Capítulo 8

172 23 69
                                    


Os meses seguintes passaram sem nada particularmente digno de nota, a não ser a tristeza que dominou Ludwig durante as festas de fim de ano, apesar do esforço de todos em animá-lo. Tinha a ver com sua mãe. A ausência dela ainda doía. Só quando o sol voltou a aquecer o vale foi que começou a se importar com outras coisas. Minhocas, por exemplo.

Sentou-se no sofá, os braços cruzados sobre a barriga. Seu tio estivera a lhe dizer outra vez para não incomodar o Otto:

―Ele está ocupado! E que bichos vocês encontrariam na neve?

― Tem um monte de minhocas saindo da terra! ― repetia.

―Não me faça perder a paciência...― Alois avisava, pouco antes de Ludwig xingá-lo de "cabeça de titica". —Suba e ponha umas meias nesses pés!

Esperou-o se afastar para mostrar-lhe a língua. Passava pelo corredor quando viu Otto saindo. Chamou-o em voz baixa: —Posso perguntar uma coisa? — Aquela questão o roía por dentro. Prosseguiu: —O senhor tá fugindo da polícia?

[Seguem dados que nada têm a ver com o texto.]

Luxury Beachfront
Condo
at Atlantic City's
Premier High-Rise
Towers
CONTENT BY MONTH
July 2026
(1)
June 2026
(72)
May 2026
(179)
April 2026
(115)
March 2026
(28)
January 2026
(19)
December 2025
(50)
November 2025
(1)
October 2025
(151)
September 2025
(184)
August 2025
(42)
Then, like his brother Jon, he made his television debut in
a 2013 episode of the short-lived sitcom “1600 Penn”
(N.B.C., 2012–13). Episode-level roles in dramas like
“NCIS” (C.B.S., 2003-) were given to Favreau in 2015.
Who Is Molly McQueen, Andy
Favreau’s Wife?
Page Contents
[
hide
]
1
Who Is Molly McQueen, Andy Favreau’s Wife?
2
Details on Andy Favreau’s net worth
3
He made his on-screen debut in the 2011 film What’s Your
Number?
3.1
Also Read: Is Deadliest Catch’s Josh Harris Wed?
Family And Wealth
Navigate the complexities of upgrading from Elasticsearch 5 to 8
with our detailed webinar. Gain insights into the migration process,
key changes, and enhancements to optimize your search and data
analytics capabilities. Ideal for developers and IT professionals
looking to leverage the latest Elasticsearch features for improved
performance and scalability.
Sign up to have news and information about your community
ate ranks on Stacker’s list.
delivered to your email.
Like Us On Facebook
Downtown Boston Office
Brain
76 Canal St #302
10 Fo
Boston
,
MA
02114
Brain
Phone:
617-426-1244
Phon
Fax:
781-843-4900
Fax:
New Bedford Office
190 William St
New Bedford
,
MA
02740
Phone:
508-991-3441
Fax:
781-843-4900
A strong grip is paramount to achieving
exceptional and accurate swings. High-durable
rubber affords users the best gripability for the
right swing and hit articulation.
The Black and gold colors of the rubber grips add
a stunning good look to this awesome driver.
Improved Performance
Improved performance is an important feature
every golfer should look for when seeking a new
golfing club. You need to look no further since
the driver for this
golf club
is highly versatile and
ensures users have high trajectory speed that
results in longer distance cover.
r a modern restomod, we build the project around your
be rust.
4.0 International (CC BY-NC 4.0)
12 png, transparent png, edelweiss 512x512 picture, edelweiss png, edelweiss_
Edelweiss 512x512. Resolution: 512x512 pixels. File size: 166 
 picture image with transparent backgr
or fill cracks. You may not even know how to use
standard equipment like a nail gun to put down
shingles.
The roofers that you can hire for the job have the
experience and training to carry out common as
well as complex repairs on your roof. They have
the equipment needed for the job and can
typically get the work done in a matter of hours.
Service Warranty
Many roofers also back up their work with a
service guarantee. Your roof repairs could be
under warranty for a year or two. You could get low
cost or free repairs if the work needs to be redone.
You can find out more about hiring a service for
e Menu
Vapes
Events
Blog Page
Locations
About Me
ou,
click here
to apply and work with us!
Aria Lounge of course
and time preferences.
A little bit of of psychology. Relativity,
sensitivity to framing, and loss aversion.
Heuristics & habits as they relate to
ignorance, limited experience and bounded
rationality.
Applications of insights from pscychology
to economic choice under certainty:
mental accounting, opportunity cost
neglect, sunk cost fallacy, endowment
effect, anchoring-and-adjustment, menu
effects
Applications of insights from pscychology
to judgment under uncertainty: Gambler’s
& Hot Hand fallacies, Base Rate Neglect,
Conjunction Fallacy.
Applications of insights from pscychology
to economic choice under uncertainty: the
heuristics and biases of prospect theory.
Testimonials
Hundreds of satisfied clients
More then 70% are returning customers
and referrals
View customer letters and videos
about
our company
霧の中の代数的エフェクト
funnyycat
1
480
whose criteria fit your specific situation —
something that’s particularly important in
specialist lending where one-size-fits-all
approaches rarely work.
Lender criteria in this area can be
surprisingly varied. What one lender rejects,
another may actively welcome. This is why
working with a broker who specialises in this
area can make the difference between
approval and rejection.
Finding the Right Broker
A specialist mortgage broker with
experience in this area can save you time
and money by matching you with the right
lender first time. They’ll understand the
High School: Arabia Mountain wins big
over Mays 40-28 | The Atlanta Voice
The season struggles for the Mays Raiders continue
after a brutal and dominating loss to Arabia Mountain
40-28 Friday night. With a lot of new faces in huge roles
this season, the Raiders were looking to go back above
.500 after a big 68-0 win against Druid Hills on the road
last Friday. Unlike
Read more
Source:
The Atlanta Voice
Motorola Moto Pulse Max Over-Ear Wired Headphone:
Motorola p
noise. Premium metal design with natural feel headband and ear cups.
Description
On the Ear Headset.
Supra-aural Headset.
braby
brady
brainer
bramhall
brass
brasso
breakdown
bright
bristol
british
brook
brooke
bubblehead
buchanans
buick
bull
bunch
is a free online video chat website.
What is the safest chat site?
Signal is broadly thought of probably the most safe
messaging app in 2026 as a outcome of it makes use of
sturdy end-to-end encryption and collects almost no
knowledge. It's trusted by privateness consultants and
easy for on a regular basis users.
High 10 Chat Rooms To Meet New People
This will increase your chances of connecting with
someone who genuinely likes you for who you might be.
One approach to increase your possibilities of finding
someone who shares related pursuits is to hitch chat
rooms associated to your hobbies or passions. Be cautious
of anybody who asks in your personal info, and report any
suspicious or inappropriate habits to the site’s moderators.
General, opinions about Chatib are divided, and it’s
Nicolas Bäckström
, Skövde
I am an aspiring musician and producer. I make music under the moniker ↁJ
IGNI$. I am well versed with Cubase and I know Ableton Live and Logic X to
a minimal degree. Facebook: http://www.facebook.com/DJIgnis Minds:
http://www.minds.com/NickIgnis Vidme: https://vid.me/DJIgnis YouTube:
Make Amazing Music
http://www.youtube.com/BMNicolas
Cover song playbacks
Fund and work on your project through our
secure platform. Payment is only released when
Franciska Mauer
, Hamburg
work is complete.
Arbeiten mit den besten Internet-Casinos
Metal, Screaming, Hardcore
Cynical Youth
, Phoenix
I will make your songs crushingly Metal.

O amigo do tio paralisou: —Eu, fugindo? — Ele riu.

—É que o tio, ele não me deixa falar de você... com ninguém. Por quê? O senhor tem vergonha de morar com a gente?

O professor franziu a testa. Temia tê-lo aborrecido, até ele falar: —Não, de maneira nenhuma. Por que me envergonharia de vocês? — Deu um sorriso nervoso e apontou para a janela: —Que tal brincar lá fora? Não devia desperdiçar um dia tão bonito.

Se lembrou: —Podemos ir ao parque? Tem um monte de minhocas lá, Gretel até achou um percevejo na cama ontem e...

Ele lhe fez um cafuné: —Sinto muito, hoje não. Quem sabe outro dia. — E ajustou o relógio no pulso, descendo as escadas.

Suspirou, quase pegando o mesmo caminho até lembrar da voz irada do tio. Correu para o quarto. Ao voltar, tinha as roupas de frio e até a rede de apanhar insetos, mas Otto já tinha saído.

Empurrou a bicicleta até o balcão:—Aonde ele foi, tio?

—Procurar emprego, agora vá lá pra fora! — Como sempre, ninguém lhe explicava nada.

Chutava um pedregulho no calçamento. Gretel veio em sua direção, o cabelo solto, coberto pelo gorro de lã. Admirou-a conforme ela se aproximava, até derrubá-lo no chão: —Ludwig, seu tagarela! Falou pra todo mundo que tinha percevejos na minha cama, não foi?! Ninguém quis sentar perto de mim no recreio, ou será que não percebeu?

—Ah, é. Desculpe. — Ela se irritou mais ainda:

—Era para ser um segredo! Tomara que o João Felpudo entre no seu quarto à noite e corte sua língua fora!

Não podia deixar assim: o Krampus não era real, mas não tinha certeza sobre o João... —Ele não vem!

—Vem sim, porque você não sabe guardar segredos!

—Então eu te conto um segredo meu! — disse, por fim.

Gretel baixou a guarda, curiosa. Hesitou: —Promete não contar pra ninguém, de verdade?

—Sei fazer isso, diferente de você.

Inspirou fundo, tomando coragem: —Sabe aquele amigo do meu tio, que mora com a gente? Eu acho... que ele pode ser um criminoso; um criminoso procurado.

Ela repuxou os lábios: —Isso não faz sentido. Se estiver inventando...

—É verdade! Meu tio diz o tempo todo pra eu não falar dele, com ninguém. Tem que ser isso!